BITING NYers’ TONGUE
Menu phobia
New Yorkers are so afraid of choking on their own words that they avoid ordering hard-to-pronounce dishes at restaurants, a survey of city waiters reveals.
French cuisine left the worst taste in customers’ mouths, with 44 percent of restaurant staffers reporting it as the most avoided item on the menu, according to the study by the language-learning app Babbel.
Tongue-twisting delicacies such as “mille-feuille” (a creamy French pastry) and“c as soul et ”( aka casserole) were the hardest for New Yorkers to say.

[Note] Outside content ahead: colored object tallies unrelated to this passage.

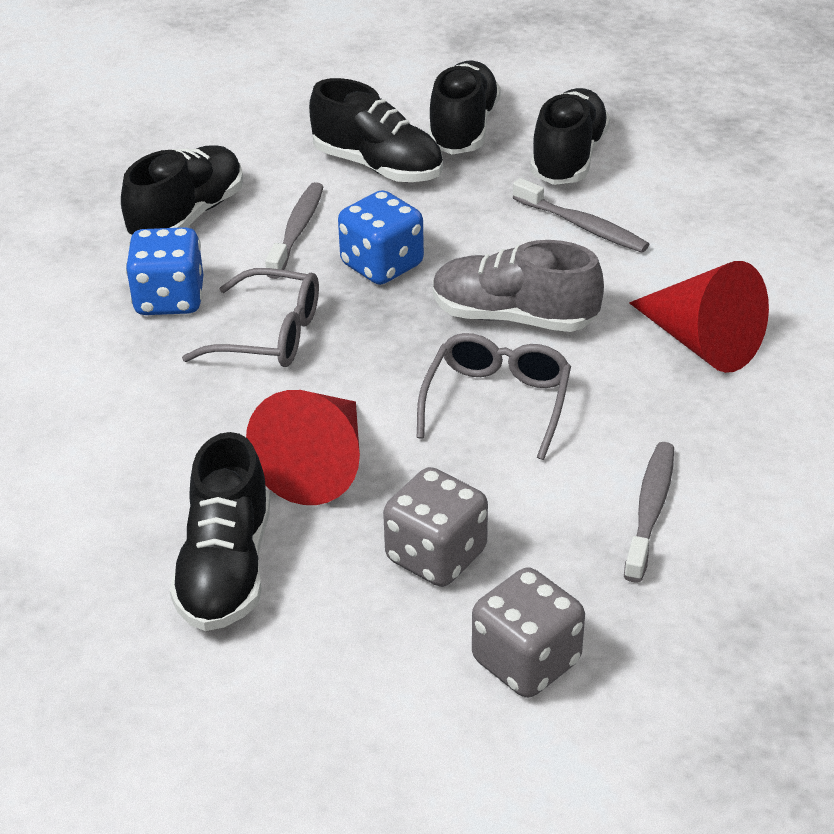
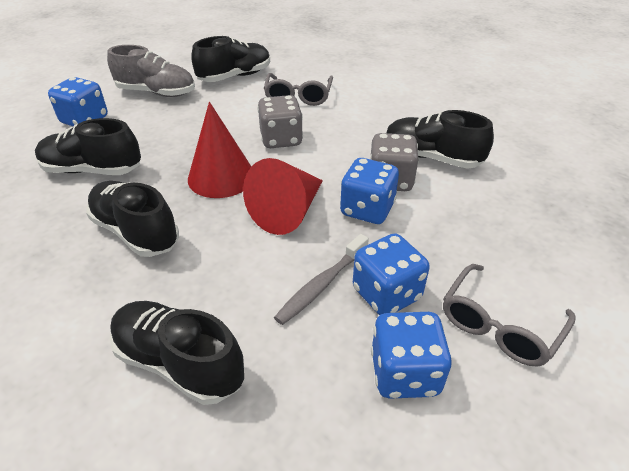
blue dice: [125,227,203,315] [338,190,424,285] = 2 -> [48,77,108,127] [340,158,399,224] [353,233,430,315] [371,312,452,399] = 4
grey toothbrush: [265,182,323,279] [512,178,649,253] [624,442,674,583] = 3 -> [274,234,369,325] = 1

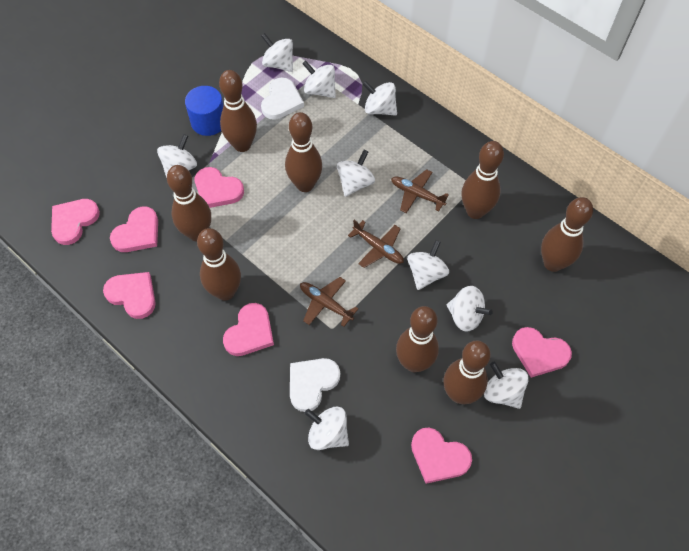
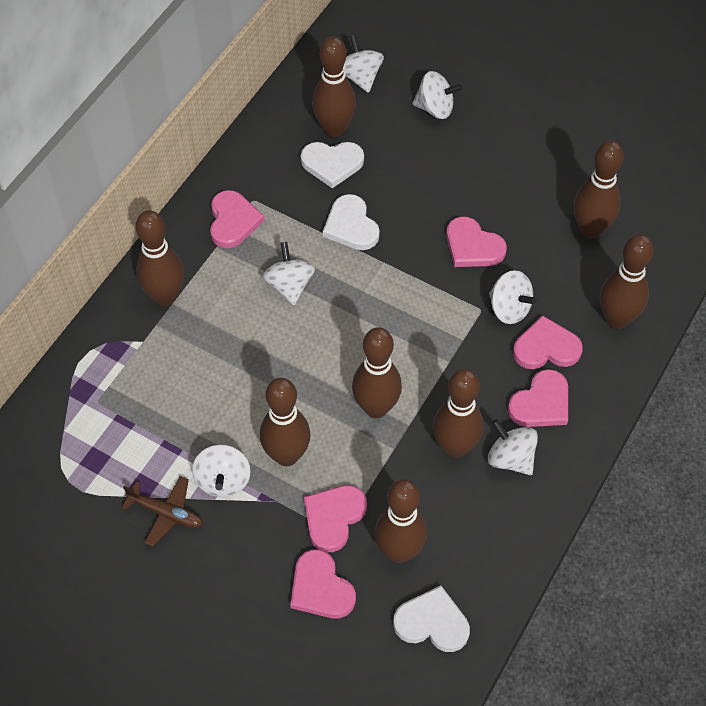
blue cylinder: [185,86,224,136] = 1 -> none = 0
brown plane: [300,277,358,327] [348,220,404,268] [391,169,449,213] = 3 -> [122,476,203,546] = 1
pink heart: [51,199,100,245] [103,272,156,319] [110,206,158,252] [195,167,244,208] [223,303,274,356] [411,428,472,484] [512,327,572,378] = 7 -> [210,190,265,248] [290,549,356,619] [304,485,367,552] [446,216,507,267] [508,369,568,427] [513,315,583,369] = 6
white heart: [261,77,304,120] [290,358,340,412] = 2 -> [301,142,364,188] [323,194,380,250] [393,585,470,652] = 3
white spinning top: [157,134,197,178] [261,33,293,72] [302,60,336,98] [305,407,349,450] [337,150,375,197] [362,80,397,116] [407,240,449,290] [447,286,493,332] [484,362,529,409] = 9 -> [192,445,251,497] [262,242,315,305] [343,35,384,93] [412,71,463,119] [488,419,538,475] [489,270,537,324] = 6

They also had trouble wrapping their mouths around “Beaujolais,” a lightbodied red wine from central France.
One Paris-to-New York transplant blamed her homeland’s food snobbery for Americans’ apparent timidity.
“I blame the French for it!” Emma Rivera, 49, who was eating at Marseille in Midtown. “We make everyone too self-conscious about how they speak our language.”
Italian food was ranked the second most likely to scare off diners, with 22 percent of waiters saying customers avoid it like a rotten cioppino.
For the study, Babbel teamed with the New York City Hospitality Alliance to survey more than 100 people at 30 restaurants and bars across the city.
Among them were Ardesia Wine Bar in Hell’s Kitchen; Caracas Arepa Bar, a Venezuelan restaurant with locations in Brooklyn and Queens; and Noreetuh, a Hawaiian restaurant in the East Village, said company spokesman Nicholas Baines.
Overall, 41 percent of the eatery workers said they had seen diners refuse to order menu items for fear of mispronouncing them.
The Babbel app allows diners to snap photos of dishes they can’t pronounce. It then sends a free audio file with the dish’s proper pronunciation.
“Not knowing a language can be an impediment to fully experiencing a trip abroad, but it can also even prevent you from getting the most out of a meal in NYC,” said Julie Hansen, the Berlin-based company’s US CEO.